We address the problem of the endogenous placement of the HSR infrastructure by taking advantage of the dyadic nature of our setting, where observations are ‘pairs’ of affiliates (in one location) and headquarters (located elsewhere). This feature makes it possible to introduce high dimensional commuting zone fixed effects interacted with time fixed effects as in Giroud (2013). The latter control accurately for the demand shocks and local price effects (e.g. land prices) potentially induced by the new infrastructure, thus allowing to estimate the pure productivity effect of interest. Identification in our setting therefore comes from differential variations in communication costs across affiliates located in the same area, but belonging to differently structured multi-unit corporate groups. We also combine this empirical set-up with identification strategies put forward in the literature on economic geography (affiliates served by intermediate stations without intention to treat as in Chandra and Thompson 2000, and Banerjee et al. 2012; or evidence from un-realised lines as in Donaldson 2018).
Our regressions show that the hierarchical structure of affiliates’ support activities adjust when the HSR infrastructure becomes available. They tend to transfer the top layer of managers to headquarters when communication with HQs becomes easier, and to shrink the bottom layer. This confirms a previous result in Bloom et al. (2014) that communication technologies tend to put more power in the hands of top managers at HQs. In contrast, the share of workers allocated to support activities shrinks at remote affiliates, while their production activities grow. This increase in affiliates' production capacity can be rationalised by the reduction in moral hazard problems driven by lower information asymmetries between HQs and affiliates (Aghion and Tirole 1997), and by the reallocation of resources within corporate groups towards affiliates which become relatively cheaper to operate due to reduced communication costs. At the group level, the resulting impact on productivity (and profit) is found to be significant across all industries, ranging between 0.5 and 4%. All results are larger in service industries, where information to be transmitted is arguably softer (Petersen and Rajan 2002).
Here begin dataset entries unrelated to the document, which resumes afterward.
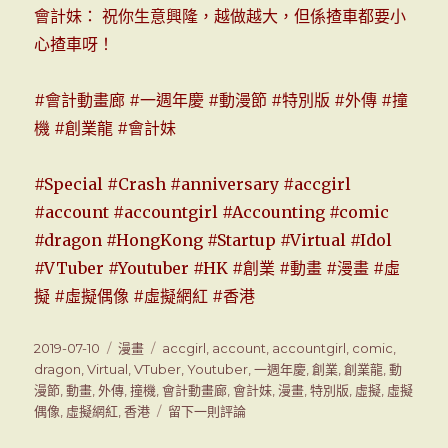
會計妹： 祝你生意興隆，越做越大，但係揸車都要小
心揸車呀！
#會計動畫廊 #一週年慶 #動漫節 #特別版 #外傳 #撞
機 #創業龍 #會計妹
#Special #Crash #anniversary #accgirl
#account #accountgirl #Accounting #comic
#dragon #HongKong #Startup #Virtual #Idol
#VTuber #Youtuber #HK #創業 #動畫 #漫畫 #虛
擬 #虛擬偶像 #虛擬網紅 #香港
發
2019-07-10
分
漫畫
標
accgirl
,
account
,
accountgirl
,
comic
,
表
dragon
,
Virtual
類
,
VTuber
籤
,
Youtuber
,
一週年慶
,
創業
,
創業龍
,
動
於
漫節
,
動畫
,
外傳
,
撞機
,
會計動畫廊
,
會計妹
,
漫畫
,
特別版
,
虛擬
,
虛擬
偶像
,
虛擬網紅
,
香港
留下一則評論
在
會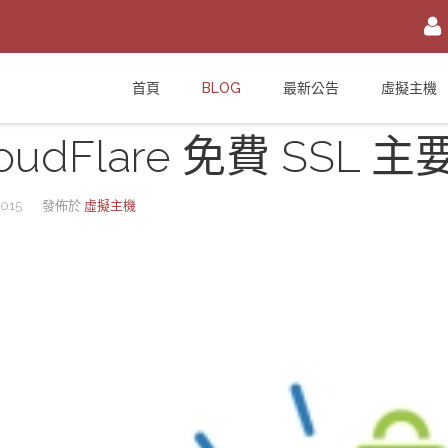
註冊/登入
首頁
BLOG
最新公告
虛擬主機
或
註冊會員
oudFlare 免費 SSL 
信箱
密碼
安全密鑰(已設定雙重認證才需輸入)
015
發佈於
虛擬主機
加入會員
忘記您的密碼？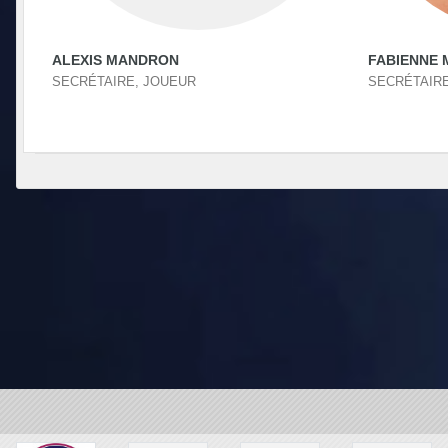
ALEXIS MANDRON
FABIENNE
SECRÉTAIRE, JOUEUR
SECRÉTAIRE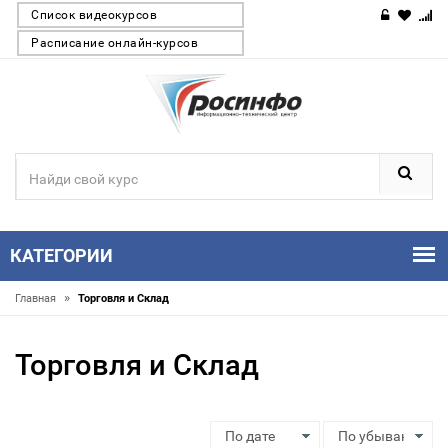
Список видеокурсов
Расписание онлайн-курсов
КАТЕГОРИИ
»
Главная
Торговля и Склад
Торговля и Склад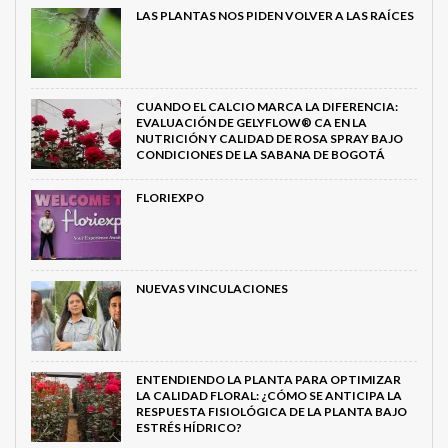
LAS PLANTAS NOS PIDEN VOLVER A LAS RAÍCES
CUANDO EL CALCIO MARCA LA DIFERENCIA:
EVALUACIÓN DE GELYFLOW® CA EN LA
NUTRICIÓN Y CALIDAD DE ROSA SPRAY BAJO
CONDICIONES DE LA SABANA DE BOGOTÁ
FLORIEXPO
NUEVAS VINCULACIONES
ENTENDIENDO LA PLANTA PARA OPTIMIZAR
LA CALIDAD FLORAL: ¿CÓMO SE ANTICIPA LA
RESPUESTA FISIOLÓGICA DE LA PLANTA BAJO
ESTRÉS HÍDRICO?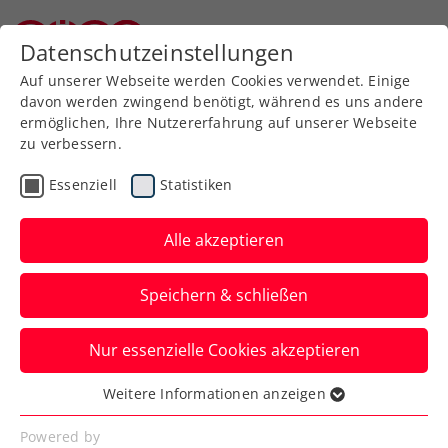
Zurück zur Newsübersicht
Datenschutzeinstellungen
Niederösterreichischer Tennisverband
Auf unserer Webseite werden Cookies verwendet. Einige
davon werden zwingend benötigt, während es uns andere
ermöglichen, Ihre Nutzererfahrung auf unserer Webseite
zu verbessern.
ATP
Turniere
Essenziell
Statistiken
3. Sieg ohne Satzverlust:
Ofner überzeugt auch bei
Alle akzeptieren
ATP-Turnier in Rom
Speichern & schließen
Auch wenn Österreichs Nummer eins in
Nur essenzielle Cookies akzeptieren
Italiens Hauptstadt diesmal von einer
Aufgabe profitiert.
Weitere Informationen anzeigen
Essenziell
Verfasst von: Manuel Wachta, 08.05.2025
Essenzielle Cookies werden für grundlegende
Powered by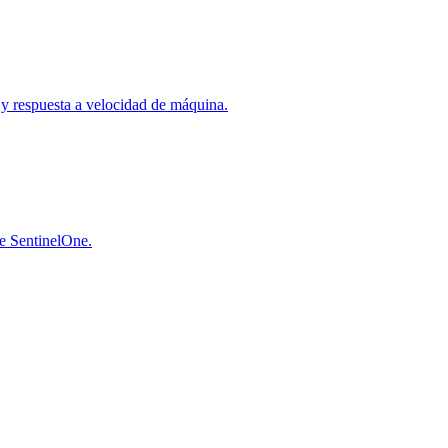
a y respuesta a velocidad de máquina.
de SentinelOne.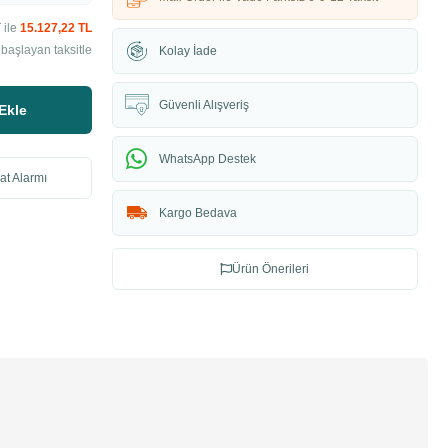
 ile
15.127,22 TL
başlayan taksitle
Kolay İade
Güvenli Alışveriş
Ekle
WhatsApp Destek
at Alarmı
Kargo Bedava
Ürün Önerileri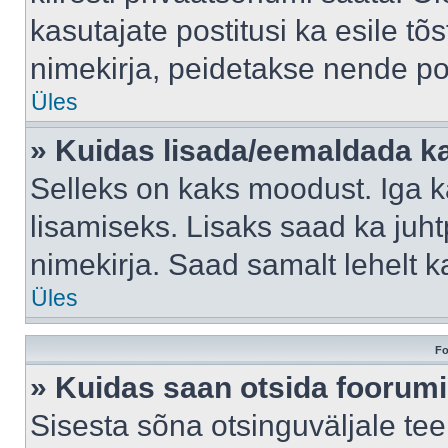
kasutajate postitusi ka esile tõ
nimekirja, peidetakse nende po
Üles
» Kuidas lisada/eemaldada ka
Selleks on kaks moodust. Iga kas
lisamiseks. Lisaks saad ka juh
nimekirja. Saad samalt lehelt 
Üles
Fo
» Kuidas saan otsida foorumi
Sisesta sõna otsinguväljale tee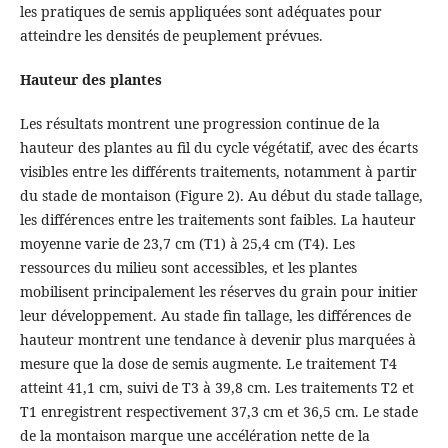
les pratiques de semis appliquées sont adéquates pour
atteindre les densités de peuplement prévues.
Hauteur des plantes
Les résultats montrent une progression continue de la
hauteur des plantes au fil du cycle végétatif, avec des écarts
visibles entre les différents traitements, notamment à partir
du stade de montaison (Figure 2). Au début du stade tallage,
les différences entre les traitements sont faibles. La hauteur
moyenne varie de 23,7 cm (T1) à 25,4 cm (T4). Les
ressources du milieu sont accessibles, et les plantes
mobilisent principalement les réserves du grain pour initier
leur développement. Au stade fin tallage, les différences de
hauteur montrent une tendance à devenir plus marquées à
mesure que la dose de semis augmente. Le traitement T4
atteint 41,1 cm, suivi de T3 à 39,8 cm. Les traitements T2 et
T1 enregistrent respectivement 37,3 cm et 36,5 cm. Le stade
de la montaison marque une accélération nette de la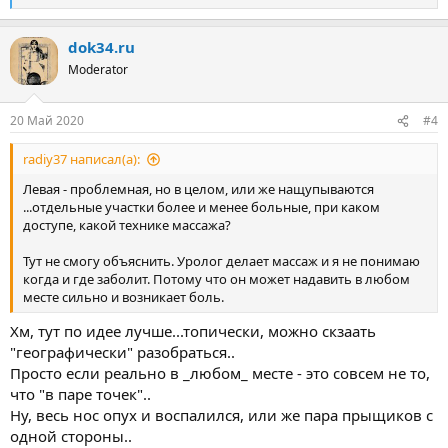
е
а
dok34.ru
к
ц
Moderator
и
и
:
20 Май 2020
#4
radiy37 написал(а):
Левая - проблемная, но в целом, или же нащупываются
...отдельные участки более и менее больные, при каком
доступе, какой технике массажа?
Тут не смогу объяснить. Уролог делает массаж и я не понимаю
когда и где заболит. Потому что он может надавить в любом
месте сильно и возникает боль.
Хм, тут по идее лучше...топически, можно скзаать
"географически" разобраться..
Просто если реально в _любом_ месте - это совсем не то,
что "в паре точек"..
Ну, весь нос опух и воспалился, или же пара прыщиков с
одной стороны..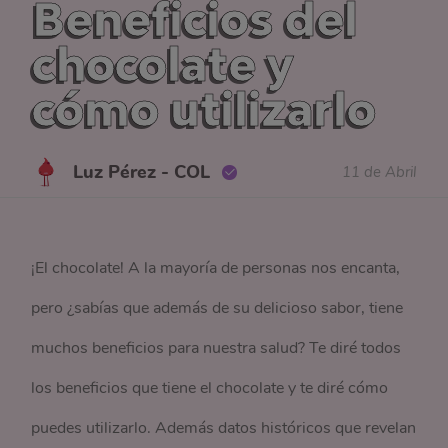
Beneficios del
chocolate y
cómo utilizarlo
Luz Pérez - COL
11 de Abril
¡El chocolate! A la mayoría de personas nos encanta,
pero ¿sabías que además de su delicioso sabor, tiene
muchos beneficios para nuestra salud? Te diré todos
los beneficios que tiene el chocolate y te diré cómo
puedes utilizarlo. Además datos históricos que revelan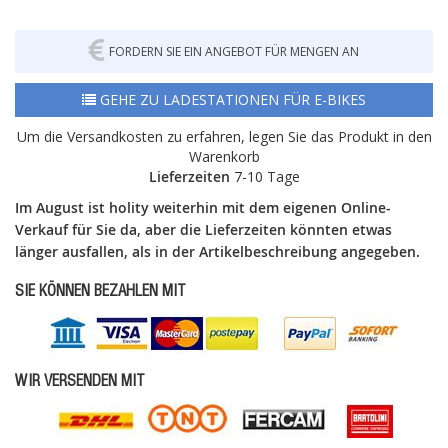
FORDERN SIE EIN ANGEBOT FÜR MENGEN AN
GEHE ZU LADESTATIONEN FÜR E-BIKES
Um die Versandkosten zu erfahren, legen Sie das Produkt in den
Warenkorb
Lieferzeiten
7-10 Tage
Im August ist holity weiterhin mit dem eigenen Online-
Verkauf für Sie da, aber die Lieferzeiten könnten etwas
länger ausfallen, als in der Artikelbeschreibung angegeben.
SIE KÖNNEN BEZAHLEN MIT
WIR VERSENDEN MIT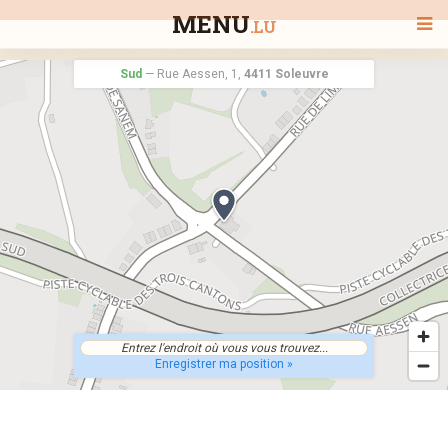
MENU
.LU
Sud
—
Rue Aessen, 1,
4411 Soleuvre
BIENVENUE
TOUS LES RESTAURANTS
RECHERCHER UN RESTAURANT
Enregistrer ma position »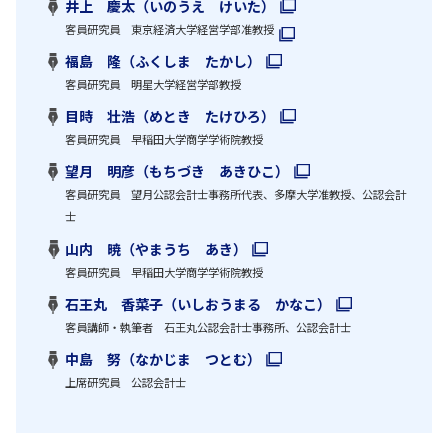
井上 慶太（いのうえ けいた）
客員研究員 東京経済大学経営学部准教授
福島 隆（ふくしま たかし）
客員研究員 明星大学経営学部教授
目時 壮浩（めとき たけひろ）
客員研究員 早稲田大学商学学術院教授
望月 明彦（もちづき あきひこ）
客員研究員 望月公認会計士事務所代表、多摩大学准教授、公認会計
士
山内 暁（やまうち あき）
客員研究員 早稲田大学商学学術院教授
石王丸 香菜子（いしおうまる かなこ）
客員講師・執筆者 石王丸公認会計士事務所、公認会計士
中島 努（なかじま つとむ）
上席研究員 公認会計士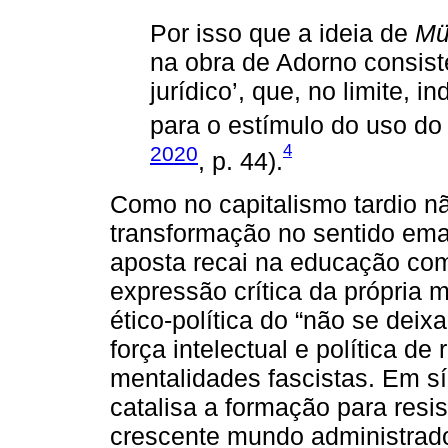
Por isso que a ideia de
Mü
na obra de Adorno consist
jurídico’, que, no limite, 
para o estímulo do uso do 
4
2020
, p. 44).
Como no capitalismo tardio n
transformação no sentido ema
aposta recai na educação com
expressão crítica da própria 
ético-política do “não se deixar
força intelectual e política de
mentalidades fascistas. Em s
catalisa a formação para resis
crescente mundo administrado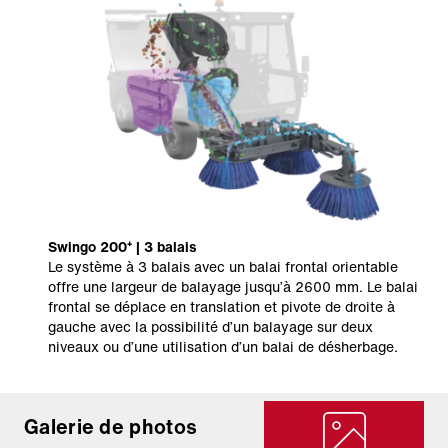
Swingo 200⁺ | 3 balais
Le système à 3 balais avec un balai frontal orientable
offre une largeur de balayage jusqu’à 2600 mm. Le balai
frontal se déplace en translation et pivote de droite à
gauche avec la possibilité d’un balayage sur deux
niveaux ou d’une utilisation d’un balai de désherbage.
Galerie de photos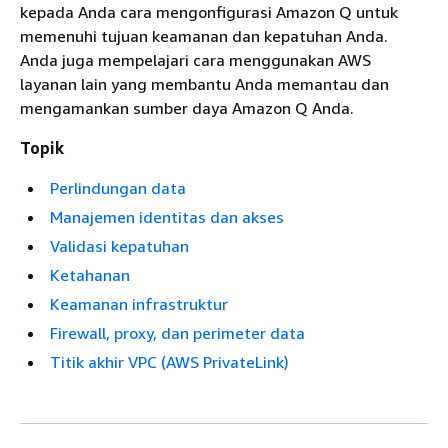
kepada Anda cara mengonfigurasi Amazon Q untuk
memenuhi tujuan keamanan dan kepatuhan Anda.
Anda juga mempelajari cara menggunakan AWS
layanan lain yang membantu Anda memantau dan
mengamankan sumber daya Amazon Q Anda.
Topik
Perlindungan data
Manajemen identitas dan akses
Validasi kepatuhan
Ketahanan
Keamanan infrastruktur
Firewall, proxy, dan perimeter data
Titik akhir VPC (AWS PrivateLink)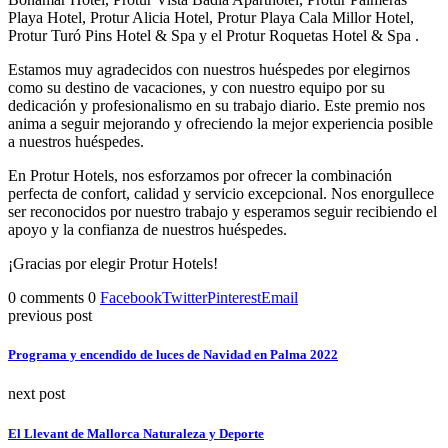
Playa Hotel, Protur Alicia Hotel, Protur Playa Cala Millor Hotel,
Protur Turó Pins Hotel & Spa y el Protur Roquetas Hotel & Spa .
Estamos muy agradecidos con nuestros huéspedes por elegirnos
como su destino de vacaciones, y con nuestro equipo por su
dedicación y profesionalismo en su trabajo diario. Este premio nos
anima a seguir mejorando y ofreciendo la mejor experiencia posible
a nuestros huéspedes.
En Protur Hotels, nos esforzamos por ofrecer la combinación
perfecta de confort, calidad y servicio excepcional. Nos enorgullece
ser reconocidos por nuestro trabajo y esperamos seguir recibiendo el
apoyo y la confianza de nuestros huéspedes.
¡Gracias por elegir Protur Hotels!
0 comments
0
Facebook
Twitter
Pinterest
Email
previous post
Programa y encendido de luces de Navidad en Palma 2022
next post
El Llevant de Mallorca Naturaleza y Deporte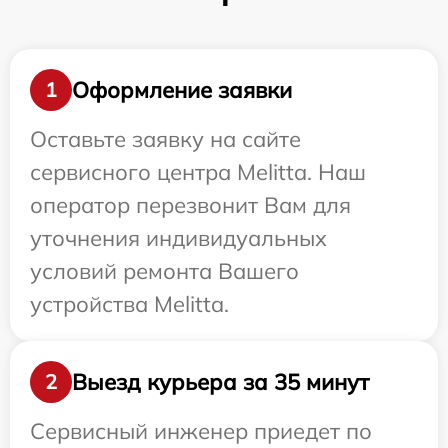
Оформление заявки
1
Оставьте заявку на сайте
сервисного центра Melitta. Наш
оператор перезвонит Вам для
уточнения индивидуальных
условий ремонта Вашего
устройства Melitta.
Выезд курьера за 35 минут
2
Сервисный инженер приедет по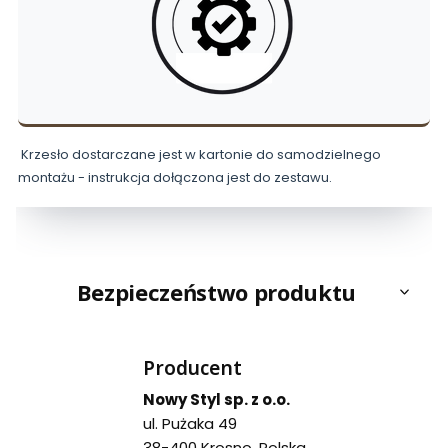
Krzesło dostarczane jest w kartonie do samodzielnego
montażu - instrukcja dołączona jest do zestawu.
Bezpieczeństwo produktu
Producent
Nowy Styl sp. z o.o.
ul. Pużaka 49
38-400 Krosno, Polska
Our estimates can also be used to compute upper bounds for the productivity effect that can be expected from communication technologies. In French multi-site groups, the average travel time between HQs and affiliates is two hours. Abolishing these distances by a ‘perfect’ communication technology would increase production capacity by 4% in the service and transport industries, and by around 2% in the manufacturing, retail, and trade industries. These quantifications correspond to partial equilibrium effects, which would be associated with relatively large aggregate employment shifts because large, multi-site business organisations are prevalent in the economy – in France, they account for 56% of total employment, and the availability of more efficient communication technologies would probably increase this share.
Geographical implications of our results
Our regressions provide evidence that reduced travel times induced by HSR foster functional specialisation across the different units of a firm, as predicted by Duranton and Puga (2005) and Gervais et al. (2018). This contributes to the geographical job polarisation by functions, and more precisely to the clustering of high-skill (managerial) jobs in the largest cities, in particular in the capital city (Paris) where a large fraction (35%) of headquarters are located. The same phenomenon would most likely occur if, for example, London became connected via high speed rail to the northern part of the UK.